Capreomycin (CAP), a cyclic peptide antibiotic, is considered to be an ideal second-line drug for tuberculosis (TB). However, in the past few years, the emergence of more CAP-resistant (CAP r ) TB patients has limited its use. Although it has been reported that CAP resistance to Mycobacterium tuberculosis (Mtb) is associated with rrs or tlyA mutation, the exact mechanism of CAP r Mtb strains, especially the mechanism associated with tlyA deficient or mutation, is not fully understood. Herein, we utilized a multi-omics (genome, proteome, and metabolome) approach to assess CAP resistance on tlyA deficient CAP r Mtb strains (CAP r 1) and tlyA point mutation CAP r Mtb strains (CAP r 2) that we established for the first time in vitro to investigate the CAP-resistant mechanism.
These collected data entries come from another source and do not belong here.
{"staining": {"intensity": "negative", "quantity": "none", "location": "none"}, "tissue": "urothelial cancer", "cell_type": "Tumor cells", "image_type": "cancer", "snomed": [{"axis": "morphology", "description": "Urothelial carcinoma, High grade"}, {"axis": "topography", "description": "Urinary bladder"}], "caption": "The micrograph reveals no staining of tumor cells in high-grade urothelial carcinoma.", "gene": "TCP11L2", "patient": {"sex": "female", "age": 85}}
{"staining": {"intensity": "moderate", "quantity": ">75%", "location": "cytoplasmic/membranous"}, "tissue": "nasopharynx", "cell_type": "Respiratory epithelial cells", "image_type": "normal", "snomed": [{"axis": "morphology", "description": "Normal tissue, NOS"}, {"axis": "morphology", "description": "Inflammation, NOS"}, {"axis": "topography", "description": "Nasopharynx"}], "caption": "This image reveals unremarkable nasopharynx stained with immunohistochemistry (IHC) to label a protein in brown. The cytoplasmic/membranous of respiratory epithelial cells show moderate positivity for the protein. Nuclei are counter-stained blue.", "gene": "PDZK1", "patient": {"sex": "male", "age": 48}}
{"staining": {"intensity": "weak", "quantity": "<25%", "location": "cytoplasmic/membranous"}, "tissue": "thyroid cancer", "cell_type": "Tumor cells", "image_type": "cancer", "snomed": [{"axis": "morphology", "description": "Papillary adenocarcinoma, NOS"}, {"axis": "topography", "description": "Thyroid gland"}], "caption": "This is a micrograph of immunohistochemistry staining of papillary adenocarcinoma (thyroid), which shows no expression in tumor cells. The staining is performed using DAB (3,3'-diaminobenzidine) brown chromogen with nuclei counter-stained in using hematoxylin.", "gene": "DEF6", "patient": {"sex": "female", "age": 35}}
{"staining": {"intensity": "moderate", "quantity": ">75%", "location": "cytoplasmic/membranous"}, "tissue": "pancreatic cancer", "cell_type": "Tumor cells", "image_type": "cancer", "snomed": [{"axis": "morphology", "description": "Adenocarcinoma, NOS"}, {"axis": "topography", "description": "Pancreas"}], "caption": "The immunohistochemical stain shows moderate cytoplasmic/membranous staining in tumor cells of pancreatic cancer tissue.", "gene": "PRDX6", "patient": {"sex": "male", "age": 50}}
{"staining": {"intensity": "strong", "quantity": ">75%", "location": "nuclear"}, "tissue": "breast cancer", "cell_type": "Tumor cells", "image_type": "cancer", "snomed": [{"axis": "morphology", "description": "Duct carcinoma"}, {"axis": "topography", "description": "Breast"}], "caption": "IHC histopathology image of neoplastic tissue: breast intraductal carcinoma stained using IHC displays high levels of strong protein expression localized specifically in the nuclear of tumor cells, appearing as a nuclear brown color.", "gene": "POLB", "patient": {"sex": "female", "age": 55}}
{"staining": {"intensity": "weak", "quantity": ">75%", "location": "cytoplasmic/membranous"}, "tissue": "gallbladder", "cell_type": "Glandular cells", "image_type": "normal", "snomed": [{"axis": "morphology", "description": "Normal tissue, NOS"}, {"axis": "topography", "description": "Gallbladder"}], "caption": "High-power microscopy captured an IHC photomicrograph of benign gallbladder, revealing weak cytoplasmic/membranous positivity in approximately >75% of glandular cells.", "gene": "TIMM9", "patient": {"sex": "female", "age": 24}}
Our results showed that the CAP r 1 strains (> 40 μg/ml) was more resistant to CAP than the CAP r 2 strains (G695A, 10 μg/ml). Furthermore, multi-omics analysis indicated that the CAP r 1 strains exhibited greater drug tolerance than the CAP r 2 strains may be associated with the weakening of S-adenosyl-L-methionine-dependent methyltransferase (AdoMet-MT) activity and abnormal membrane lipid metabolism such as suppression of fatty acid metabolism, promotion of glycolipid phospholipid and glycerolipid metabolism. As a result, these studies reveal a new mechanism for CAP resistance to tlyA deficient or mutation Mtb strains, and may be helpful in developing new therapeutic approaches to prevent Mtb resistance to CAP.